[Page images and extracted text]
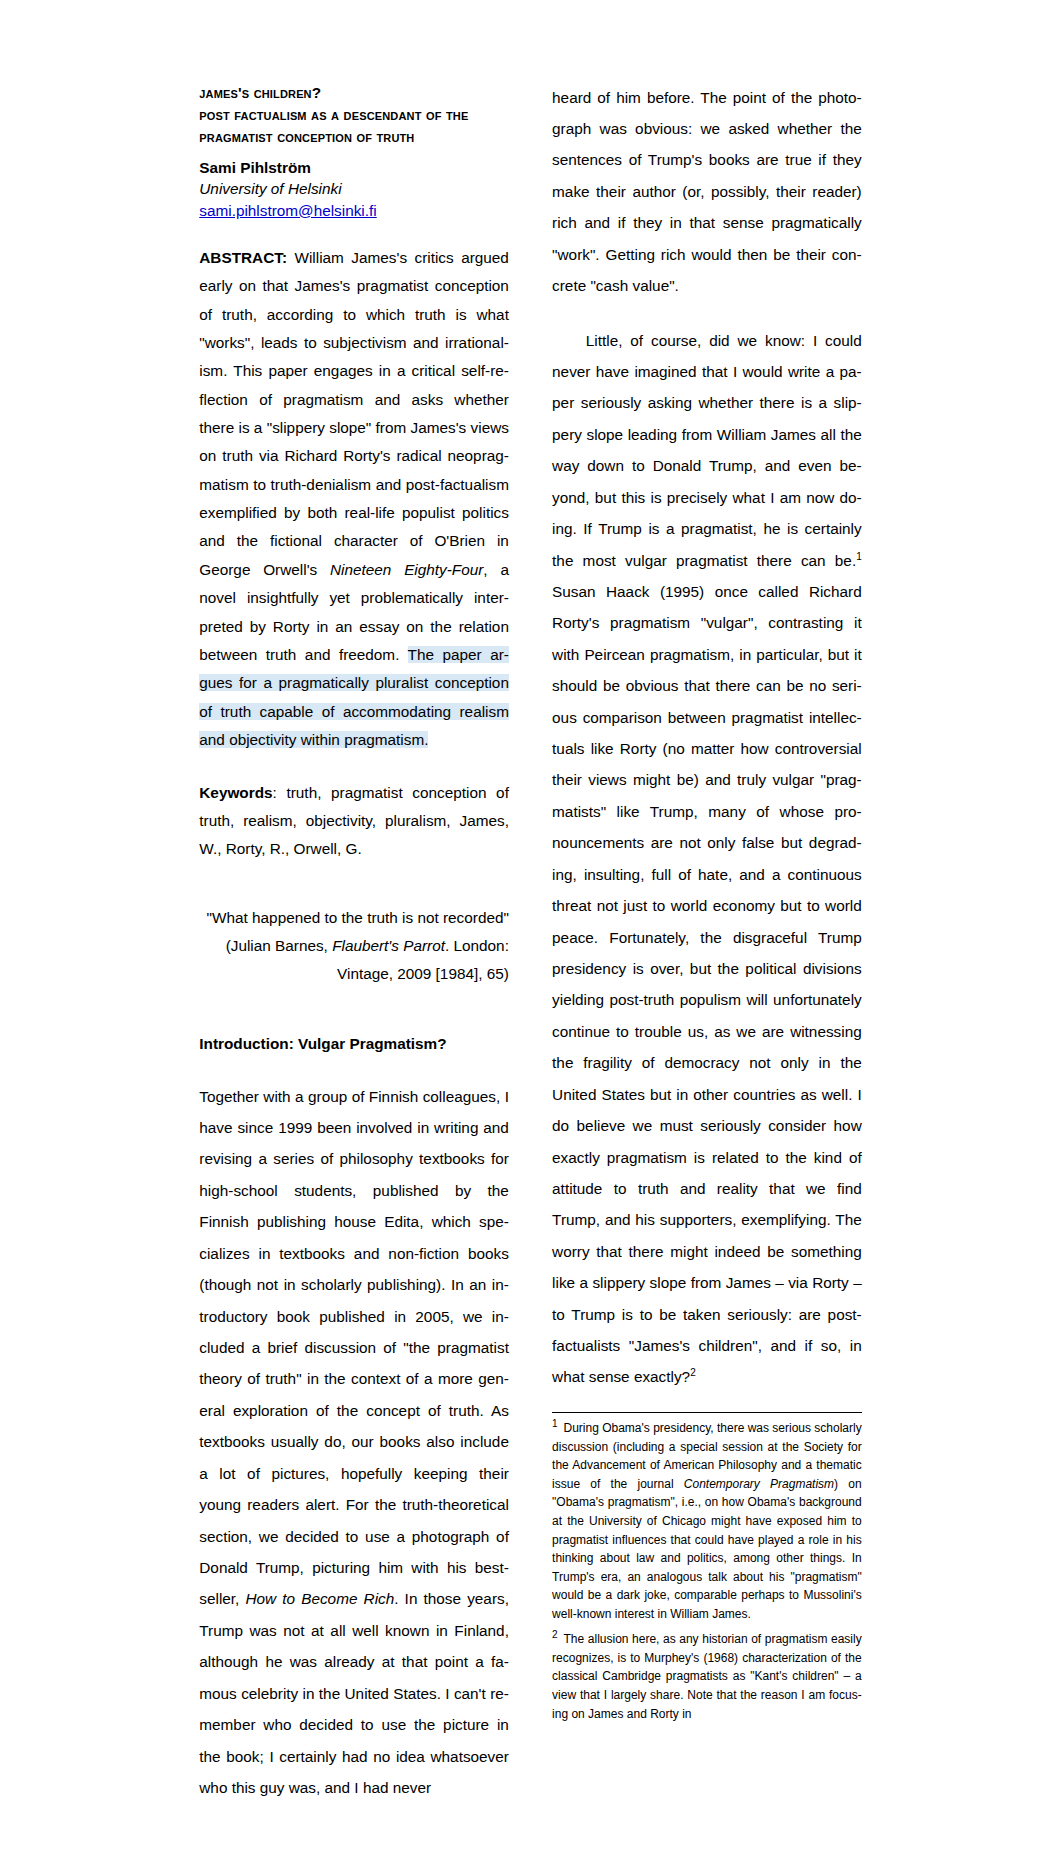James's children?
Post Factualism as a descendant of the Pragmatist Conception of Truth
Sami Pihlström
University of Helsinki
sami.pihlstrom@helsinki.fi
ABSTRACT: William James's critics argued early on that James's pragmatist conception of truth, according to which truth is what "works", leads to subjectivism and irrationalism. This paper engages in a critical self-reflection of pragmatism and asks whether there is a "slippery slope" from James's views on truth via Richard Rorty's radical neopragmatism to truth-denialism and post-factualism exemplified by both real-life populist politics and the fictional character of O'Brien in George Orwell's Nineteen Eighty-Four, a novel insightfully yet problematically interpreted by Rorty in an essay on the relation between truth and freedom. The paper argues for a pragmatically pluralist conception of truth capable of accommodating realism and objectivity within pragmatism.
Keywords: truth, pragmatist conception of truth, realism, objectivity, pluralism, James, W., Rorty, R., Orwell, G.
"What happened to the truth is not recorded" (Julian Barnes, Flaubert's Parrot. London: Vintage, 2009 [1984], 65)
Introduction: Vulgar Pragmatism?
Together with a group of Finnish colleagues, I have since 1999 been involved in writing and revising a series of philosophy textbooks for high-school students, published by the Finnish publishing house Edita, which specializes in textbooks and non-fiction books (though not in scholarly publishing). In an introductory book published in 2005, we included a brief discussion of "the pragmatist theory of truth" in the context of a more general exploration of the concept of truth. As textbooks usually do, our books also include a lot of pictures, hopefully keeping their young readers alert. For the truth-theoretical section, we decided to use a photograph of Donald Trump, picturing him with his bestseller, How to Become Rich. In those years, Trump was not at all well known in Finland, although he was already at that point a famous celebrity in the United States. I can't remember who decided to use the picture in the book; I certainly had no idea whatsoever who this guy was, and I had never
heard of him before. The point of the photograph was obvious: we asked whether the sentences of Trump's books are true if they make their author (or, possibly, their reader) rich and if they in that sense pragmatically "work". Getting rich would then be their concrete "cash value".
Little, of course, did we know: I could never have imagined that I would write a paper seriously asking whether there is a slippery slope leading from William James all the way down to Donald Trump, and even beyond, but this is precisely what I am now doing. If Trump is a pragmatist, he is certainly the most vulgar pragmatist there can be.1 Susan Haack (1995) once called Richard Rorty's pragmatism "vulgar", contrasting it with Peircean pragmatism, in particular, but it should be obvious that there can be no serious comparison between pragmatist intellectuals like Rorty (no matter how controversial their views might be) and truly vulgar "pragmatists" like Trump, many of whose pronouncements are not only false but degrading, insulting, full of hate, and a continuous threat not just to world economy but to world peace. Fortunately, the disgraceful Trump presidency is over, but the political divisions yielding post-truth populism will unfortunately continue to trouble us, as we are witnessing the fragility of democracy not only in the United States but in other countries as well. I do believe we must seriously consider how exactly pragmatism is related to the kind of attitude to truth and reality that we find Trump, and his supporters, exemplifying. The worry that there might indeed be something like a slippery slope from James – via Rorty – to Trump is to be taken seriously: are post-factualists "James's children", and if so, in what sense exactly?2
1 During Obama's presidency, there was serious scholarly discussion (including a special session at the Society for the Advancement of American Philosophy and a thematic issue of the journal Contemporary Pragmatism) on "Obama's pragmatism", i.e., on how Obama's background at the University of Chicago might have exposed him to pragmatist influences that could have played a role in his thinking about law and politics, among other things. In Trump's era, an analogous talk about his "pragmatism" would be a dark joke, comparable perhaps to Mussolini's well-known interest in William James.
2 The allusion here, as any historian of pragmatism easily recognizes, is to Murphey's (1968) characterization of the classical Cambridge pragmatists as "Kant's children" – a view that I largely share. Note that the reason I am focusing on James and Rorty in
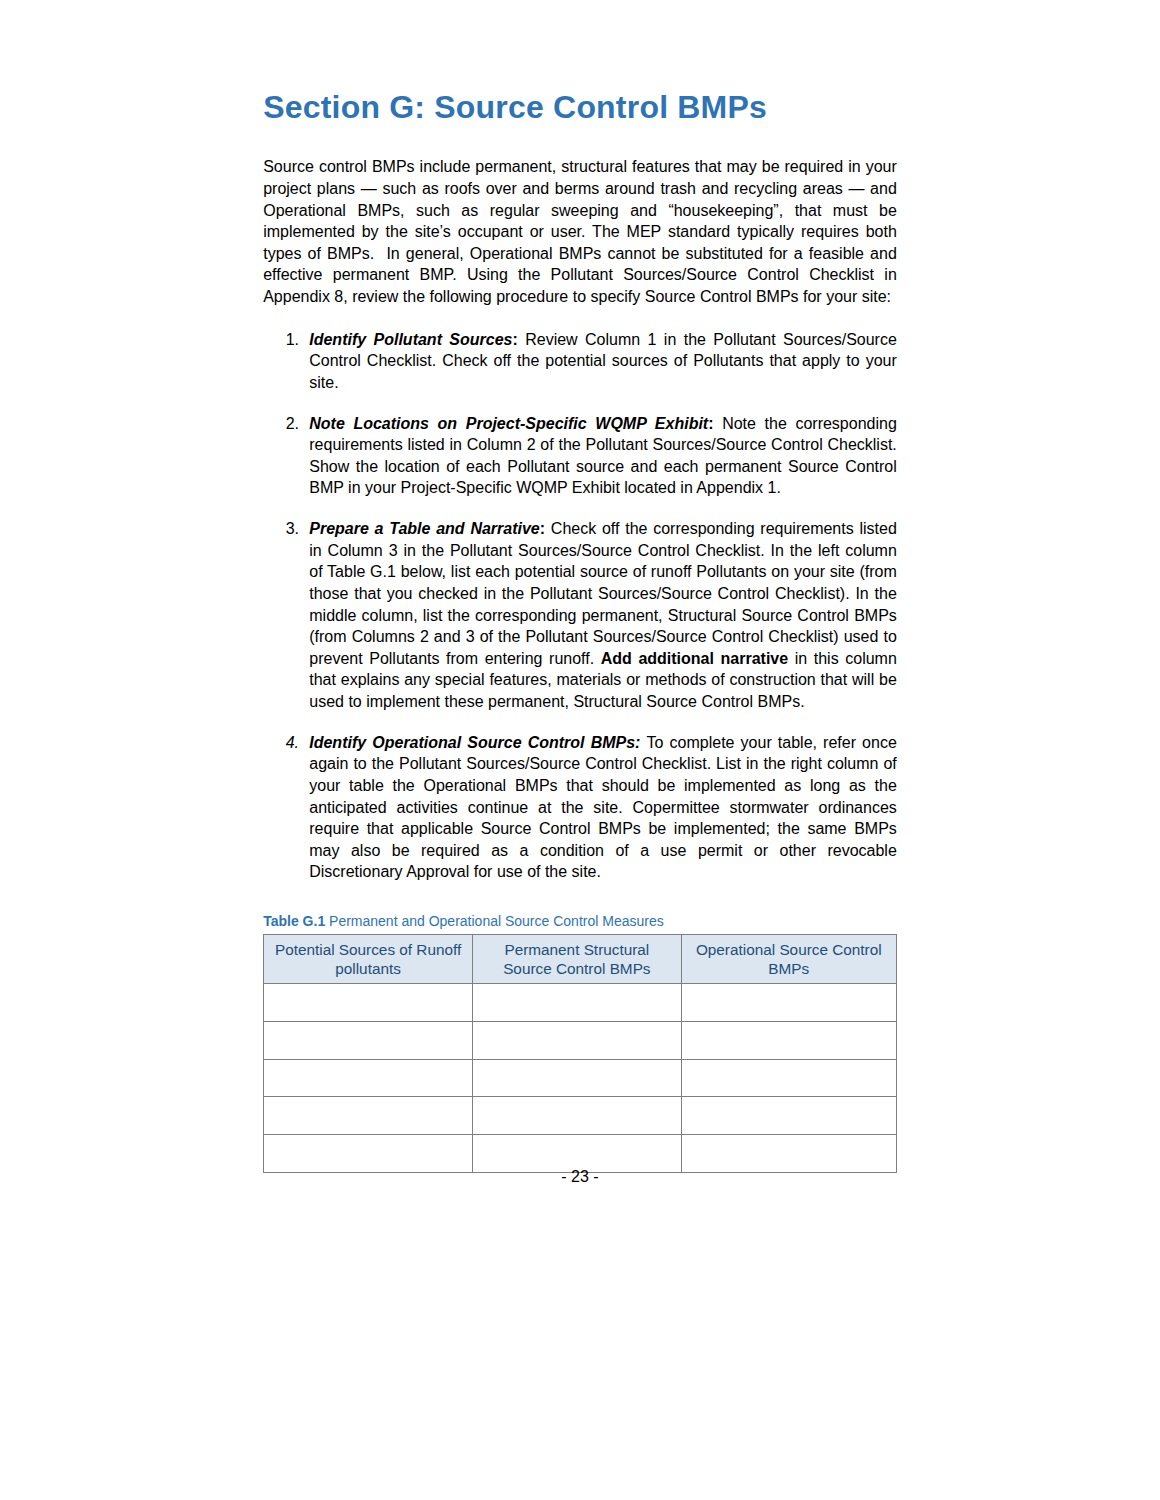Section G: Source Control BMPs
Source control BMPs include permanent, structural features that may be required in your project plans — such as roofs over and berms around trash and recycling areas — and Operational BMPs, such as regular sweeping and “housekeeping”, that must be implemented by the site’s occupant or user. The MEP standard typically requires both types of BMPs. In general, Operational BMPs cannot be substituted for a feasible and effective permanent BMP. Using the Pollutant Sources/Source Control Checklist in Appendix 8, review the following procedure to specify Source Control BMPs for your site:
Identify Pollutant Sources: Review Column 1 in the Pollutant Sources/Source Control Checklist. Check off the potential sources of Pollutants that apply to your site.
Note Locations on Project-Specific WQMP Exhibit: Note the corresponding requirements listed in Column 2 of the Pollutant Sources/Source Control Checklist. Show the location of each Pollutant source and each permanent Source Control BMP in your Project-Specific WQMP Exhibit located in Appendix 1.
Prepare a Table and Narrative: Check off the corresponding requirements listed in Column 3 in the Pollutant Sources/Source Control Checklist. In the left column of Table G.1 below, list each potential source of runoff Pollutants on your site (from those that you checked in the Pollutant Sources/Source Control Checklist). In the middle column, list the corresponding permanent, Structural Source Control BMPs (from Columns 2 and 3 of the Pollutant Sources/Source Control Checklist) used to prevent Pollutants from entering runoff. Add additional narrative in this column that explains any special features, materials or methods of construction that will be used to implement these permanent, Structural Source Control BMPs.
Identify Operational Source Control BMPs: To complete your table, refer once again to the Pollutant Sources/Source Control Checklist. List in the right column of your table the Operational BMPs that should be implemented as long as the anticipated activities continue at the site. Copermittee stormwater ordinances require that applicable Source Control BMPs be implemented; the same BMPs may also be required as a condition of a use permit or other revocable Discretionary Approval for use of the site.
Table G.1 Permanent and Operational Source Control Measures
| Potential Sources of Runoff pollutants | Permanent Structural Source Control BMPs | Operational Source Control BMPs |
| --- | --- | --- |
- 23 -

= TASK =
Reproduce all entries above exactly, minus the images.

= SOLUTION TO THIS TASK =
James's children?
Post Factualism as a descendant of the Pragmatist Conception of Truth
Sami Pihlström
University of Helsinki
sami.pihlstrom@helsinki.fi
ABSTRACT: William James's critics argued early on that James's pragmatist conception of truth, according to which truth is what "works", leads to subjectivism and irrationalism. This paper engages in a critical self-reflection of pragmatism and asks whether there is a "slippery slope" from James's views on truth via Richard Rorty's radical neopragmatism to truth-denialism and post-factualism exemplified by both real-life populist politics and the fictional character of O'Brien in George Orwell's Nineteen Eighty-Four, a novel insightfully yet problematically interpreted by Rorty in an essay on the relation between truth and freedom. The paper argues for a pragmatically pluralist conception of truth capable of accommodating realism and objectivity within pragmatism.
Keywords: truth, pragmatist conception of truth, realism, objectivity, pluralism, James, W., Rorty, R., Orwell, G.
"What happened to the truth is not recorded" (Julian Barnes, Flaubert's Parrot. London: Vintage, 2009 [1984], 65)
Introduction: Vulgar Pragmatism?
Together with a group of Finnish colleagues, I have since 1999 been involved in writing and revising a series of philosophy textbooks for high-school students, published by the Finnish publishing house Edita, which specializes in textbooks and non-fiction books (though not in scholarly publishing). In an introductory book published in 2005, we included a brief discussion of "the pragmatist theory of truth" in the context of a more general exploration of the concept of truth. As textbooks usually do, our books also include a lot of pictures, hopefully keeping their young readers alert. For the truth-theoretical section, we decided to use a photograph of Donald Trump, picturing him with his bestseller, How to Become Rich. In those years, Trump was not at all well known in Finland, although he was already at that point a famous celebrity in the United States. I can't remember who decided to use the picture in the book; I certainly had no idea whatsoever who this guy was, and I had never
heard of him before. The point of the photograph was obvious: we asked whether the sentences of Trump's books are true if they make their author (or, possibly, their reader) rich and if they in that sense pragmatically "work". Getting rich would then be their concrete "cash value".
Little, of course, did we know: I could never have imagined that I would write a paper seriously asking whether there is a slippery slope leading from William James all the way down to Donald Trump, and even beyond, but this is precisely what I am now doing. If Trump is a pragmatist, he is certainly the most vulgar pragmatist there can be.1 Susan Haack (1995) once called Richard Rorty's pragmatism "vulgar", contrasting it with Peircean pragmatism, in particular, but it should be obvious that there can be no serious comparison between pragmatist intellectuals like Rorty (no matter how controversial their views might be) and truly vulgar "pragmatists" like Trump, many of whose pronouncements are not only false but degrading, insulting, full of hate, and a continuous threat not just to world economy but to world peace. Fortunately, the disgraceful Trump presidency is over, but the political divisions yielding post-truth populism will unfortunately continue to trouble us, as we are witnessing the fragility of democracy not only in the United States but in other countries as well. I do believe we must seriously consider how exactly pragmatism is related to the kind of attitude to truth and reality that we find Trump, and his supporters, exemplifying. The worry that there might indeed be something like a slippery slope from James – via Rorty – to Trump is to be taken seriously: are post-factualists "James's children", and if so, in what sense exactly?2
1 During Obama's presidency, there was serious scholarly discussion (including a special session at the Society for the Advancement of American Philosophy and a thematic issue of the journal Contemporary Pragmatism) on "Obama's pragmatism", i.e., on how Obama's background at the University of Chicago might have exposed him to pragmatist influences that could have played a role in his thinking about law and politics, among other things. In Trump's era, an analogous talk about his "pragmatism" would be a dark joke, comparable perhaps to Mussolini's well-known interest in William James.
2 The allusion here, as any historian of pragmatism easily recognizes, is to Murphey's (1968) characterization of the classical Cambridge pragmatists as "Kant's children" – a view that I largely share. Note that the reason I am focusing on James and Rorty in
Section G: Source Control BMPs
Source control BMPs include permanent, structural features that may be required in your project plans — such as roofs over and berms around trash and recycling areas — and Operational BMPs, such as regular sweeping and “housekeeping”, that must be implemented by the site’s occupant or user. The MEP standard typically requires both types of BMPs. In general, Operational BMPs cannot be substituted for a feasible and effective permanent BMP. Using the Pollutant Sources/Source Control Checklist in Appendix 8, review the following procedure to specify Source Control BMPs for your site:
Identify Pollutant Sources: Review Column 1 in the Pollutant Sources/Source Control Checklist. Check off the potential sources of Pollutants that apply to your site.
Note Locations on Project-Specific WQMP Exhibit: Note the corresponding requirements listed in Column 2 of the Pollutant Sources/Source Control Checklist. Show the location of each Pollutant source and each permanent Source Control BMP in your Project-Specific WQMP Exhibit located in Appendix 1.
Prepare a Table and Narrative: Check off the corresponding requirements listed in Column 3 in the Pollutant Sources/Source Control Checklist. In the left column of Table G.1 below, list each potential source of runoff Pollutants on your site (from those that you checked in the Pollutant Sources/Source Control Checklist). In the middle column, list the corresponding permanent, Structural Source Control BMPs (from Columns 2 and 3 of the Pollutant Sources/Source Control Checklist) used to prevent Pollutants from entering runoff. Add additional narrative in this column that explains any special features, materials or methods of construction that will be used to implement these permanent, Structural Source Control BMPs.
Identify Operational Source Control BMPs: To complete your table, refer once again to the Pollutant Sources/Source Control Checklist. List in the right column of your table the Operational BMPs that should be implemented as long as the anticipated activities continue at the site. Copermittee stormwater ordinances require that applicable Source Control BMPs be implemented; the same BMPs may also be required as a condition of a use permit or other revocable Discretionary Approval for use of the site.
Table G.1 Permanent and Operational Source Control Measures
| Potential Sources of Runoff pollutants | Permanent Structural Source Control BMPs | Operational Source Control BMPs |
| --- | --- | --- |
- 23 -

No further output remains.